A more grounded production figure: on GPT-OSS-120B, Clarifai measured a single B200 sustaining ~7,236 tokens/sec at high concurrency, and concluded one B200 can replace roughly two H100s with lower latency and less complexity. That "replaces two H100s" is the number that should drive a purchase, not the 5-6x.
The per-dollar answer depends on utilization, not specs
Indicative cloud pricing runs about $2.00/GPU-hr for an H100, $2.60 for an H200, $4.00 for a B200 (GMI Cloud). So a B200 has to clear roughly two H100s on real throughput to win on cost — which it does for high-concurrency, large-model, long-context decode, and may not for a small model at low batch where you can't keep 192GB and FP4 busy.
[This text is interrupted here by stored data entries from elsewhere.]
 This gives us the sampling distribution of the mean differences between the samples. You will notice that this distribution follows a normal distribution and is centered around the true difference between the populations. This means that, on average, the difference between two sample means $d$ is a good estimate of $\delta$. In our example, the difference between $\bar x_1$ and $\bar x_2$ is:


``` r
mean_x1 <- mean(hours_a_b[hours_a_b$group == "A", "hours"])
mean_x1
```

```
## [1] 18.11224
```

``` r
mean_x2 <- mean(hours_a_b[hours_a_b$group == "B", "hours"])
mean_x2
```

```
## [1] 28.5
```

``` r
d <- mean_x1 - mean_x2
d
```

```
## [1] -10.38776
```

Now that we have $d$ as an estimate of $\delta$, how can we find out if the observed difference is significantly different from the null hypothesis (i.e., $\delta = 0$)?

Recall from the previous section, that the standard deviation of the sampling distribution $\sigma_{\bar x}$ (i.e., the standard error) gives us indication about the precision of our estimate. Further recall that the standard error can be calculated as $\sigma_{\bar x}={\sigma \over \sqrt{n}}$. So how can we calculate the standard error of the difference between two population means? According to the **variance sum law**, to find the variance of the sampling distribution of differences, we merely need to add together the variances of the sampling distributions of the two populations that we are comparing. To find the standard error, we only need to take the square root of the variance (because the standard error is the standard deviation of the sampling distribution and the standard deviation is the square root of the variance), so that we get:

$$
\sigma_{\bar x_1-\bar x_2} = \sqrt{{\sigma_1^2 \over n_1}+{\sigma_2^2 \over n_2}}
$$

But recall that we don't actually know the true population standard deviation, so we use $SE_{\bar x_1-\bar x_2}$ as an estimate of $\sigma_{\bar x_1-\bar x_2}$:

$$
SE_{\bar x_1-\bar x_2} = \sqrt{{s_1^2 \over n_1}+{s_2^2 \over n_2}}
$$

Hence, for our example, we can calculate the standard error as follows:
Peak specs are an upper bound; the per-dollar winner is set by utilization.
| If your workload is… | Bottleneck | Sensible pick |
|---|---|---|
| Small model, modest batch, fits in 80GB | Often compute-bound | H100 — cheapest per token if utilized |
| 70B+, long context, high concurrency | Memory-bound (KV cache) | H200, or B200 if you can fill it |
| Largest models, big-batch, FP4-tolerant | Compute + memory | B200 — best case for the 3-4x |
The decision rule is short. Size the memory you actually need for weights plus KV cache at your context and batch; decide whether your hot path is prefill (compute) or decode (memory); then check whether the faster card stays busy enough to beat cheaper cards on tokens-per-dollar — the same arithmetic that governs self-hosting versus an API. For the older Hopper-and-below tradeoffs underneath all this, the H100/H200/A100/L40S breakdown still holds.
Blackwell didn't make one thing 6x faster. It widened the memory pipe and added a 4-bit gear. Buy the one your bottleneck is actually starving on — and price it on the tokens you'll really serve, not the tokens the datasheet promises.